Look over Chapter 2 on Lexical Analysis. If you are comfortable with this material, just review it. If you feel you are somewhat uncomfortable with this material, read or study it to become comfortable with it; it is the foundation for much of our work on compilers.

A regular expression has associated non-deterministic finite automata (NFA) that accept it.

The recognition of a regular expression in a regular language can be done in several ways: by operating on the expression directly, using an NFA, or using a DFA. Also, an automaton can be transformed to an equivalent having fewer states. The size (that is, the number of states) and the speed of the automaton determine the most efficient way to recognize a regular expression. Note in section 2.7 of the reading the time estimates for processing an expression by a DFA and by an NFA.

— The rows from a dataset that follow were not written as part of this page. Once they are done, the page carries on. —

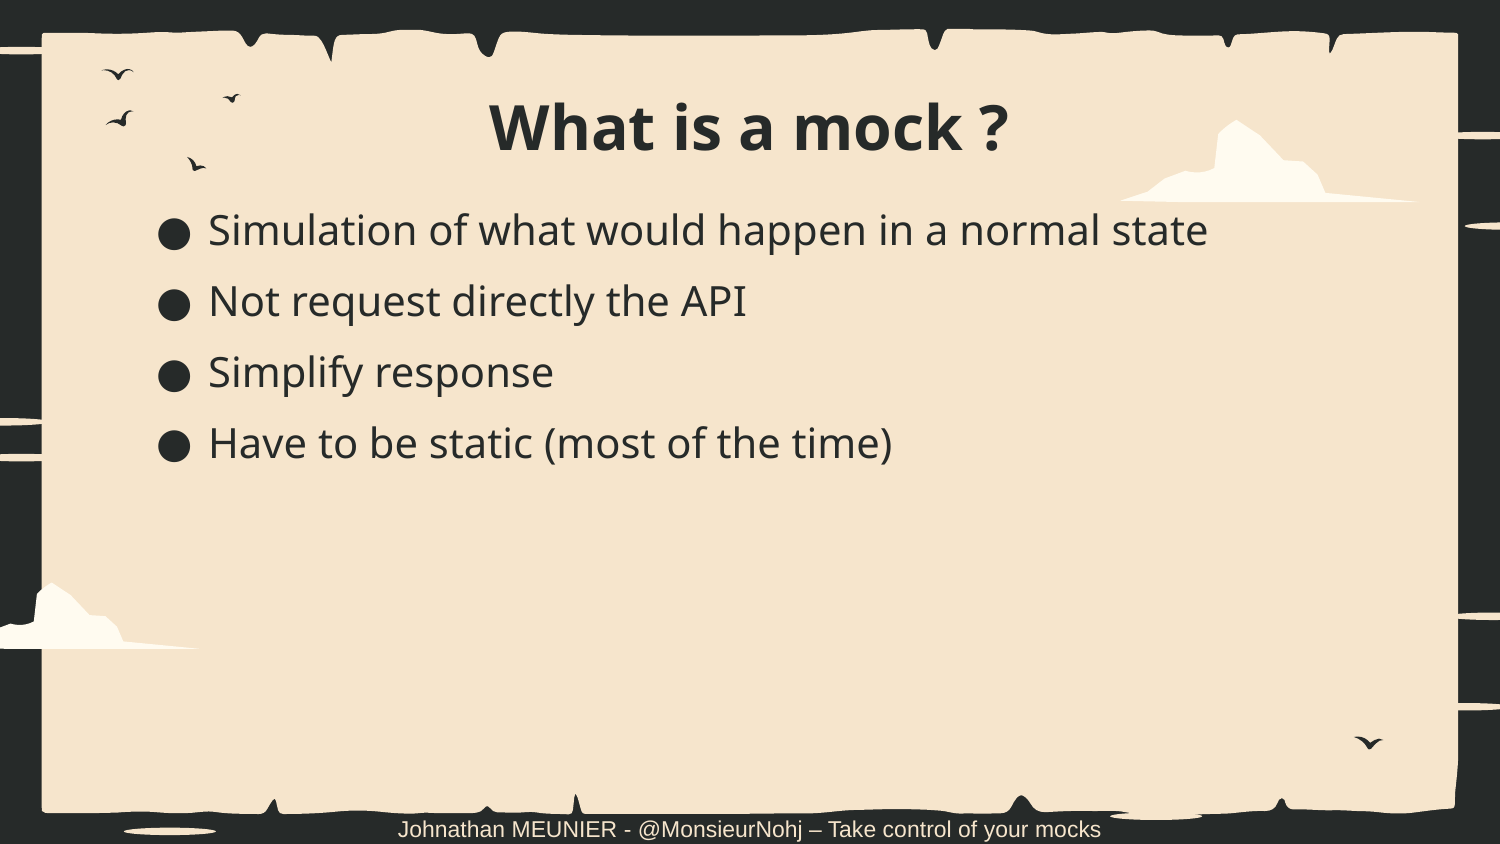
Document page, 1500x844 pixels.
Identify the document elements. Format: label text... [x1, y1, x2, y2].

title What is a mock ? [118, 72, 1382, 167]
list Simulation of what would happen in a normal state Not request directly the API Simplify response Have to be static (most of the time) [118, 189, 1382, 750]
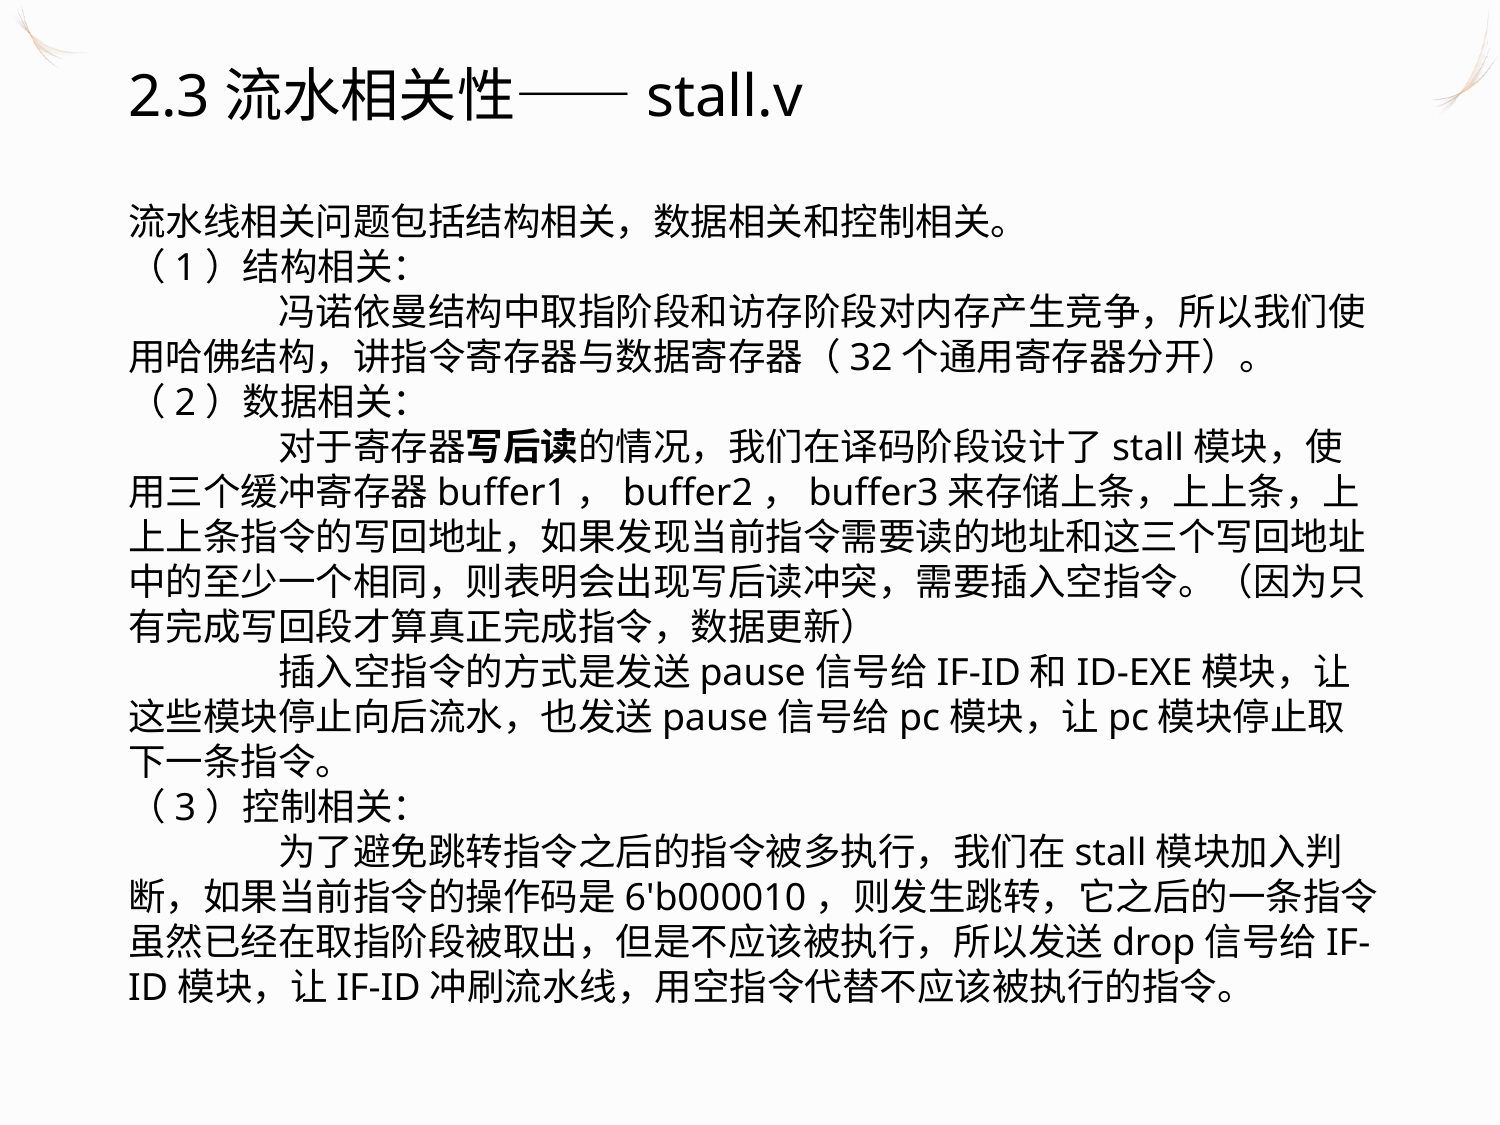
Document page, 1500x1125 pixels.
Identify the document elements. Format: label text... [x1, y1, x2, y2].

picture [6, 0, 95, 87]
picture [1417, 0, 1500, 128]
text_box 2.3流水相关性——stall.v 流水线相关问题包括结构相关，数据相关和控制相关。 （1）结构相关： 冯诺依曼结构中取指阶段和访存阶段对内存产生竞争，所以我们使用哈佛结构，讲指令寄存器与数据寄存器（32个通用寄存器分开）。 （2）数据相关： 对于寄存器写后读的情况，我们在译码阶段设计了stall模块，使用三个缓冲寄存器buffer1，buffer2，buffer3来存储上条，上上条，上上上条指令的写回地址，如果发现当前指令需要读的地址和这三个写回地址中的至少一个相同，则表明会出现写后读冲突，需要插入空指令。（因为只有完成写回段才算真正完成指令，数据更新） 插入空指令的方式是发送pause信号给IF-ID和ID-EXE模块，让这些模块停止向后流水，也发送pause信号给pc模块，让pc模块停止取下一条指令。 （3）控制相关： 为了避免跳转指令之后的指令被多执行，我们在stall模块加入判断，如果当前指令的操作码是6'b000010，则发生跳转，它之后的一条指令虽然已经在取指阶段被取出，但是不应该被执行，所以发送drop信号给IF-ID模块，让IF-ID冲刷流水线，用空指令代替不应该被执行的指令。 [113, 50, 1394, 1016]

Regular languages include many languages and can be used for many applications, including scanners. Further, given regular languages, their union, concatenation, repetition, set difference, and intersection are also regular languages--we say that regular languages are closed under these operations. Regular languages can be expressed, equivalently, using regular expressions, NFAs, or DFAs. A key limiting characteristic of regular languages is seen from DFAs. A DFA is a finite automaton, and, thus, can remember only a finite number of symbols. Hence, a DFA cannot recognize a string of the type an b cn, for any n (because for any n it will require an infinite number of states to remember the number of a's). Most computer languages are not regular and we will need to use a larger formal language class to parse them.